Jerry Lewis
Actor and comedian Jerry Lewis listens to a reporter's question during the encore session for "The Method to the Madness of Jerry Lewis" at the 2011 Summer Television Critics Association Cable Press Tour in Beverly Hills, California July 29, 2011. REUTERS

Jerry Lewis has a major problem with female comedians. Despite the massive success of comedians like Tina Fey, Sarah Silverman and Amy Poehler, Lewis just doesn’t find female comedians funny. Any of them.

On Thursday, Lewis made an appearance at a Cannes Film Festival press conference to discuss his life and legacy. According to the Associated Press, a journalist asked Lewis about his favorite female comedians. His response: “I don’t have any.”

"I cannot sit and watch a lady diminish her qualities to the lowest common denominator," Lewis said to the shocked audience. "I just can't do that."

Lewis’ remarks about female comedians may be shocking, but they shouldn’t be surprising for anyone familiar with the 87-year-old comic’s views on women. In 1998, Lewis spoke at the Aspen Comedy Arts Festival and famously remarked that he couldn’t stand to watch female comedians. Lewis stated that he couldn’t even appreciate Lucille Ball’s comedy, preferring to think of her as a machine for making babies.

"A woman doing comedy doesn't offend me but sets me back a bit,” Lewis said. “I, as a viewer, have trouble with it. I think of her as a producing machine that brings babies in the world.

Still, no matter how predictable Lewis’ comments may be, his accusations that women aren’t funny are still troubling. Sure, Lewis is from another generation and may be expected to hold some regressive views, but women have played a major role in the comedy world for decades now. Certainly, women have been comedy stars for as long as Jerry Lewis.

Let’s look at the timelines.

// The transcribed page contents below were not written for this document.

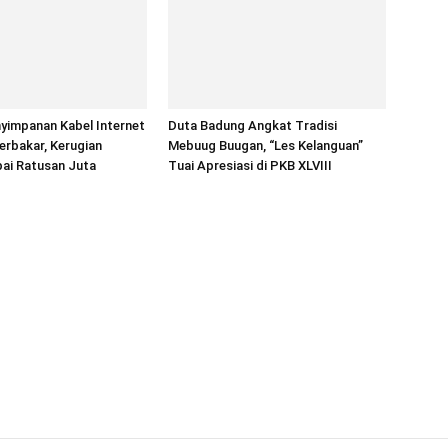
yimpanan Kabel Internet
Duta Badung Angkat Tradisi
erbakar, Kerugian
Mebuug Buugan, “Les Kelanguan”
pai Ratusan Juta
Tuai Apresiasi di PKB XLVIII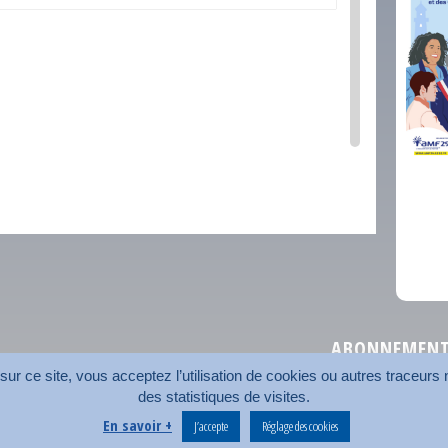
comm
ABONNEMENT 
r ce site, vous acceptez l’utilisation de cookies ou autres traceurs n
des statistiques de visites.
Plan du site
Nos coord
En savoir +
J’accepte
Réglage des cookies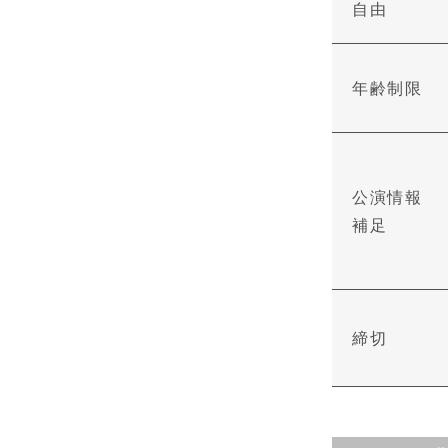
自由
年齢制限
公演情報
補足
締切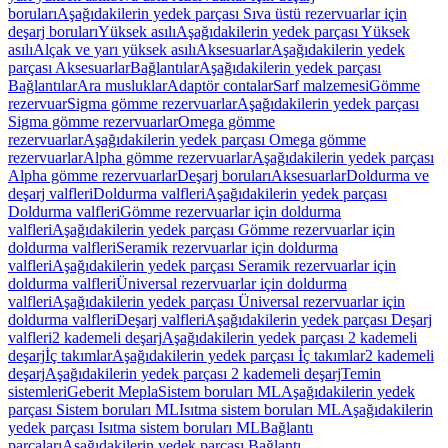
boruları
Aşağıdakilerin yedek parçası Sıva üstü rezervuarlar için
deşarj boruları
Yüksek asılı
Aşağıdakilerin yedek parçası Yüksek
asılı
Alçak ve yarı yüksek asılı
Aksesuarlar
Aşağıdakilerin yedek
parçası Aksesuarlar
Bağlantılar
Aşağıdakilerin yedek parçası
Bağlantılar
Ara musluklar
Adaptör contalar
Sarf malzemesi
Gömme
rezervuar
Sigma gömme rezervuarlar
Aşağıdakilerin yedek parçası
Sigma gömme rezervuarlar
Omega gömme
rezervuarlar
Aşağıdakilerin yedek parçası Omega gömme
rezervuarlar
Alpha gömme rezervuarlar
Aşağıdakilerin yedek parçası
Alpha gömme rezervuarlar
Deşarj boruları
Aksesuarlar
Doldurma ve
deşarj valfleri
Doldurma valfleri
Aşağıdakilerin yedek parçası
Doldurma valfleri
Gömme rezervuarlar için doldurma
valfleri
Aşağıdakilerin yedek parçası Gömme rezervuarlar için
doldurma valfleri
Seramik rezervuarlar için doldurma
valfleri
Aşağıdakilerin yedek parçası Seramik rezervuarlar için
doldurma valfleri
Üniversal rezervuarlar için doldurma
valfleri
Aşağıdakilerin yedek parçası Üniversal rezervuarlar için
doldurma valfleri
Deşarj valfleri
Aşağıdakilerin yedek parçası Deşarj
valfleri
2 kademeli deşarj
Aşağıdakilerin yedek parçası 2 kademeli
deşarj
İç takımlar
Aşağıdakilerin yedek parçası İç takımlar
2 kademeli
deşarj
Aşağıdakilerin yedek parçası 2 kademeli deşarj
Temin
sistemleri
Geberit Mepla
Sistem boruları ML
Aşağıdakilerin yedek
parçası Sistem boruları ML
Isıtma sistem boruları ML
Aşağıdakilerin
yedek parçası Isıtma sistem boruları ML
Bağlantı
parçaları
Aşağıdakilerin yedek parçası Bağlantı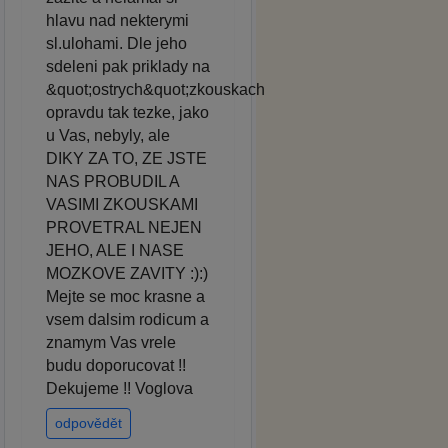
hlavu nad nekterymi
sl.ulohami. Dle jeho
sdeleni pak priklady na
&quot;ostrych&quot;zkouskach
opravdu tak tezke, jako
u Vas, nebyly, ale
DIKY ZA TO, ZE JSTE
NAS PROBUDIL A
VASIMI ZKOUSKAMI
PROVETRAL NEJEN
JEHO, ALE I NASE
MOZKOVE ZAVITY :):)
Mejte se moc krasne a
vsem dalsim rodicum a
znamym Vas vrele
budu doporucovat !!
Dekujeme !! Voglova
odpovědět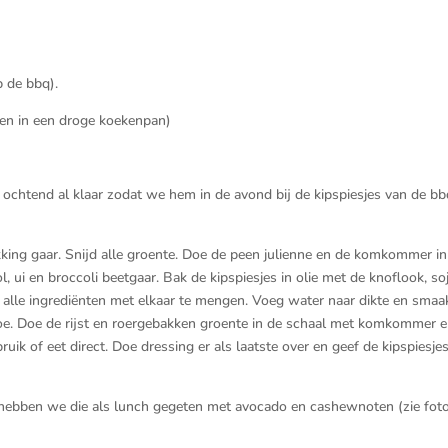
p de bbq).
ren in een droge koekenpan)
ochtend al klaar zodat we hem in de avond bij de kipspiesjes van de bb
king gaar. Snijd alle groente. Doe de peen julienne en de komkommer in
l, ui en broccoli beetgaar. Bak de kipspiesjes in olie met de knoflook, s
alle ingrediënten met elkaar te mengen. Voeg water naar dikte en smaak
toe. Doe de rijst en roergebakken groente in de schaal met komkommer e
ik of eet direct. Doe dressing er als laatste over en geef de kipspiesjes
 hebben we die als lunch gegeten met avocado en cashewnoten (zie foto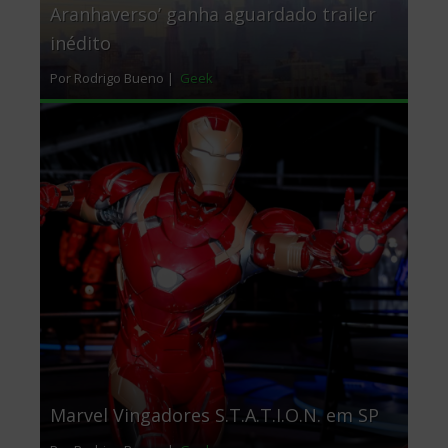
Aranhaverso’ ganha aguardado trailer
inédito
Por Rodrigo Bueno |
Geek
Marvel Vingadores S.T.A.T.I.O.N. em SP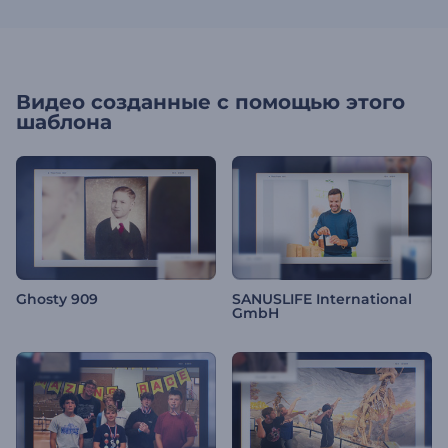
Видео созданные с помощью этого
шаблона
Ghosty 909
SANUSLIFE International
GmbH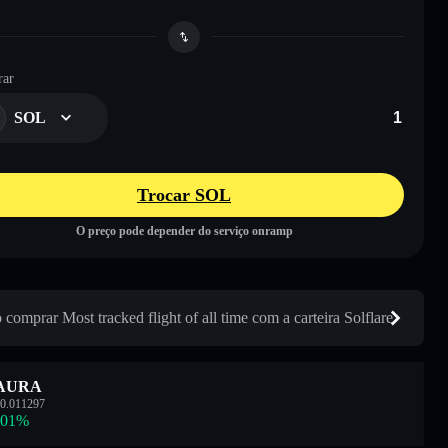
ar
SOL
Trocar SOL
O preço pode depender do serviço onramp
comprar Most tracked flight of all time com a carteira Solflare
AURA
0.011297
.01
%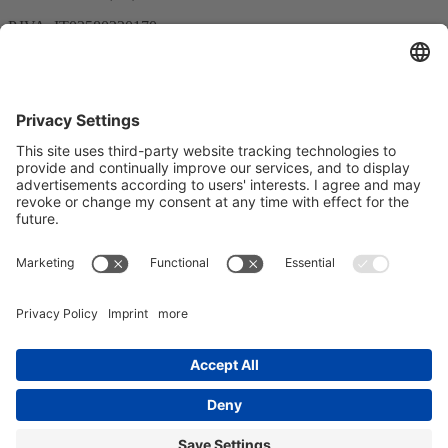
P.IVA: IT03580220170
Tel. +39 030 279 3883
E-mail:
info@reoitalia.it
Registrazione alla newsletter
Indirizzo e-mail*
Sì, confermo di voler ricevere la newsletter di REO AG e di
essere informato sul trattamento dei miei dati.
Utilizziamo Sendinblue come piattaforma di marketing.
Completando e inviando il modulo, l'utente riconosce che le
informazioni fornite saranno trasferite a Sendinblue per essere
elaborate in conformità alle
Condizioni d'uso
.
© Copyright - REO AG |
Protezione dei dati
|
Impronta
|
Condizioni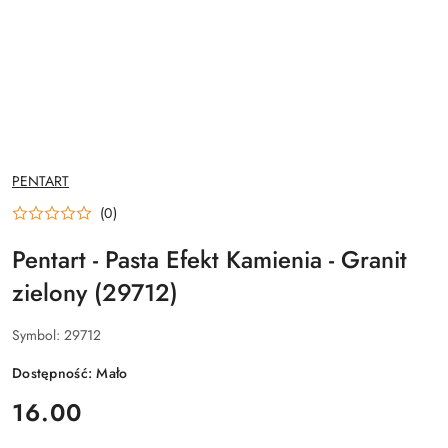
NAZWA
PENTART
PRODUCENTA:
(0)
Pentart - Pasta Efekt Kamienia - Granit
zielony (29712)
Symbol:
29712
Dostępność:
Mało
cena:
16.00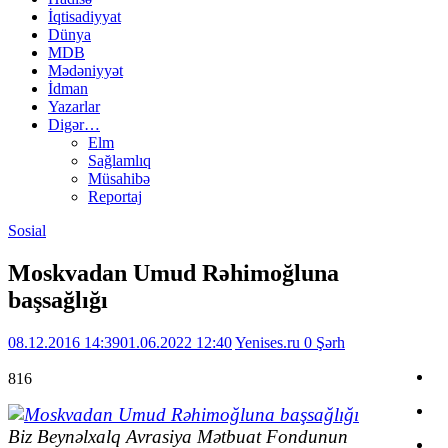
İqtisadiyyat
Dünya
MDB
Mədəniyyət
İdman
Yazarlar
Digər…
Elm
Sağlamlıq
Müsahibə
Reportaj
Sosial
Moskvadan Umud Rəhimoğluna
başsağlığı
08.12.2016 14:39
01.06.2022 12:40
Yenises.ru
0 Şərh
816
Biz Beynəlxalq Avrasiya Mətbuat Fondunun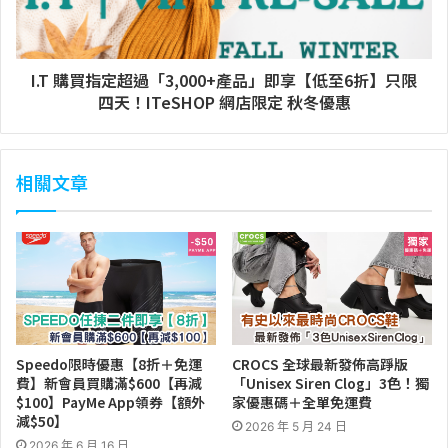
I.T 購買指定超過「3,000+產品」即享【低至6折】只限
四天！ITeSHOP 網店限定 秋冬優惠
相關文章
Speedo限時優惠【8折＋免運
CROCS 全球最新發佈高踭版
費】新會員買購滿$600【再減
「Unisex Siren Clog」3色！獨
$100】PayMe App領券【額外
家優惠碼＋全單免運費
減$50】
2026 年 5 月 24 日
2026 年 6 月 16 日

Jerry Lewis made his first TV appearance with Dean Martin on “Toast of the Town with Ed Sullivan” in 1948. By contrast, Lucille Ball had been appearing in Hollywood films since the early 1930s. By the time her hit TV show “I Love Lucy” premiered its second season in 1952 -- only four years after Lewis’ debut -- Ball was the biggest television star in the world.

To put it another way, female comedians weren’t unheard of when Lewis was a young man. They certainly aren’t a new development that Lewis has simply been unable to cope with in his old age. Women comedians were performing alongside him in his 1950s heyday. At this point, he should have no problem with the concept. It’s frankly baffling that more than 60 years after Lucille Ball became an American comedy icon, Jerry Lewis still can’t conceive of women as anything other than child-bearing machines.